WHAT TO WORK ON: Give the number of lines in the entries that contain "when". State only the count.

━━━━━ GIVEN RECORDS

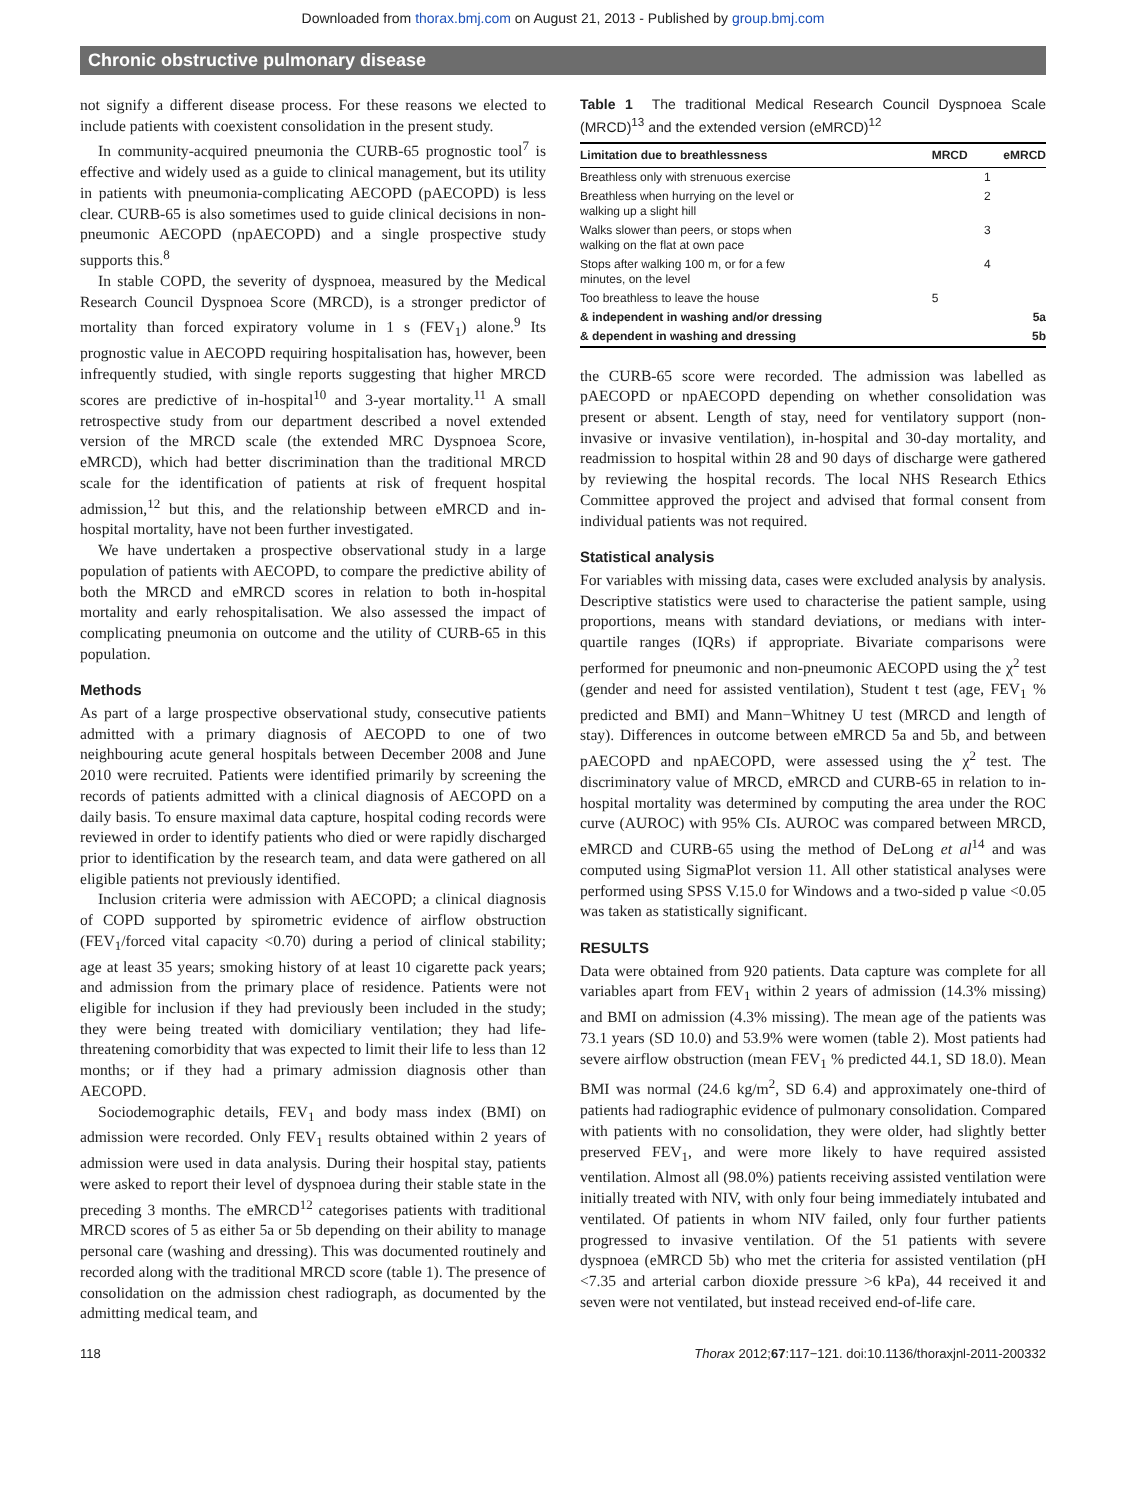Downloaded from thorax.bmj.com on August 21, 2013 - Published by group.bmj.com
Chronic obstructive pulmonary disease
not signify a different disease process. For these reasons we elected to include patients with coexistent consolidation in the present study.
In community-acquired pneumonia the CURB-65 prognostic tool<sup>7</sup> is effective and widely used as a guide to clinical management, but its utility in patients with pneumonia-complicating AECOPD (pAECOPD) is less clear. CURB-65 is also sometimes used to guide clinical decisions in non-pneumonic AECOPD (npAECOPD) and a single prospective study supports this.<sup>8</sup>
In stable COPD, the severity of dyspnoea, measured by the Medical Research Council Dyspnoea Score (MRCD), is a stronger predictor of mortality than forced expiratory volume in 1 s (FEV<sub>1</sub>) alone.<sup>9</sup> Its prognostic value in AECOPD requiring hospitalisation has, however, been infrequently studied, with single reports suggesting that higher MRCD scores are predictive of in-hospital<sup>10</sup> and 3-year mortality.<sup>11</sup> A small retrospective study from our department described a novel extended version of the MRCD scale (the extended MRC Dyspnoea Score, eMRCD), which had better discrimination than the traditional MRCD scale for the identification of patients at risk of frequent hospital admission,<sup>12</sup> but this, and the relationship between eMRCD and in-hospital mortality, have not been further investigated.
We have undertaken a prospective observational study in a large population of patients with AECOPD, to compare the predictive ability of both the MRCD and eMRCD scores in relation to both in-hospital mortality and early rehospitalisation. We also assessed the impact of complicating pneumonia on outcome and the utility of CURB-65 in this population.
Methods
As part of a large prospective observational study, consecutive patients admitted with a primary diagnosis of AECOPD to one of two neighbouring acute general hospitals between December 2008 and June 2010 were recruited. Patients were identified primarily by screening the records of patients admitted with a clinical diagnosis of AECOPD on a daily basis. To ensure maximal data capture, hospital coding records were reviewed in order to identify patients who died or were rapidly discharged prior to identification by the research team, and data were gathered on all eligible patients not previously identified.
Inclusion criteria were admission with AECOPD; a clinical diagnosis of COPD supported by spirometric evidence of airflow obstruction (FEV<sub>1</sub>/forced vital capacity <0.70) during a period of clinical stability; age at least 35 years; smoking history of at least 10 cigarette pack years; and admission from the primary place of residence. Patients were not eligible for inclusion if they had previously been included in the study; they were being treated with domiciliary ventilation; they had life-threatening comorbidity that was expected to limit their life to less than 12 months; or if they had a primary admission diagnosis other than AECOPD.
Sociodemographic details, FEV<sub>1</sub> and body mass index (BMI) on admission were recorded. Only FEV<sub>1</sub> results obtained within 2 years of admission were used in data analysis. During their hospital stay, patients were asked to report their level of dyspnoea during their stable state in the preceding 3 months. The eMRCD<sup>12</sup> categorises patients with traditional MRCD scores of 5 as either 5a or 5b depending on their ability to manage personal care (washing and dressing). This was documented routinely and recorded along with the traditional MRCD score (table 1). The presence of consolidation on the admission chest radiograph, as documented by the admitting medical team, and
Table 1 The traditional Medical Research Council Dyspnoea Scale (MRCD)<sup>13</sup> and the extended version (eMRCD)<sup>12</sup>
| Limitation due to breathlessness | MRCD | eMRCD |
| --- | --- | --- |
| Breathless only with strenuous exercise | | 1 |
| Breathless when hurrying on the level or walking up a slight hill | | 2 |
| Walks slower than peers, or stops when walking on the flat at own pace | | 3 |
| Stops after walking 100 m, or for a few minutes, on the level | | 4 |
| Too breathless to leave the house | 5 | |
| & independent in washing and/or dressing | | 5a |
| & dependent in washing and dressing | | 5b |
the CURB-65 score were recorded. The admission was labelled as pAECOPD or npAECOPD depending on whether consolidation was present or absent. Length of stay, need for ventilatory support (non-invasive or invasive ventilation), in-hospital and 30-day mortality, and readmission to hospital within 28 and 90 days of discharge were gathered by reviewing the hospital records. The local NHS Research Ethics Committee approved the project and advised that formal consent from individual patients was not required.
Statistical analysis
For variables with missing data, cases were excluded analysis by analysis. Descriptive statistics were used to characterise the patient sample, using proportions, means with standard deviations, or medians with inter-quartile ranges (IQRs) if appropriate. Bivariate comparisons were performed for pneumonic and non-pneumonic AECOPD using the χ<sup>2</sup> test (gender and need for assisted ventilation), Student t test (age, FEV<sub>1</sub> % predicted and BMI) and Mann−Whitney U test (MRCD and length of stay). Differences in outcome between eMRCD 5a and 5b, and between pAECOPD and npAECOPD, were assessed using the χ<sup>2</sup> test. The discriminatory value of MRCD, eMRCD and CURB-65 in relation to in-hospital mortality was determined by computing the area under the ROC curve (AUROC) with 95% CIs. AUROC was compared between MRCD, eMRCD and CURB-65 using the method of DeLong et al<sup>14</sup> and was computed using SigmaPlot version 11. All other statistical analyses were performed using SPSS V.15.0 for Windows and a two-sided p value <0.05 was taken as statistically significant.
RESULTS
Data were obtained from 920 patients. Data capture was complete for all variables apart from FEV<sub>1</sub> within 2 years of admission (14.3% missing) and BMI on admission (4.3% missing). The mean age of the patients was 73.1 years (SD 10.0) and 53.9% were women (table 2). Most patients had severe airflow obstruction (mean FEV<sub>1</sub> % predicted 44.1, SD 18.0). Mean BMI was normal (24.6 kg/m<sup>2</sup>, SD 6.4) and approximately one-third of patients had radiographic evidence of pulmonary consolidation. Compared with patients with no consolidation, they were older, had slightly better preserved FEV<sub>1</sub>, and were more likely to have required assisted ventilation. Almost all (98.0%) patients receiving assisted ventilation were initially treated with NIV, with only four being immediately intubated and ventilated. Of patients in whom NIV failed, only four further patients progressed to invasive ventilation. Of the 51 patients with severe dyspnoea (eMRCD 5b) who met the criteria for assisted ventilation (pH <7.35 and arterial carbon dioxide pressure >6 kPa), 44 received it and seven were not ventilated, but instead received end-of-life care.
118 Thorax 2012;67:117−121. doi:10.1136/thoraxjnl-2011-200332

━━━━━━━━━━

EXERCISE ANSWER: 2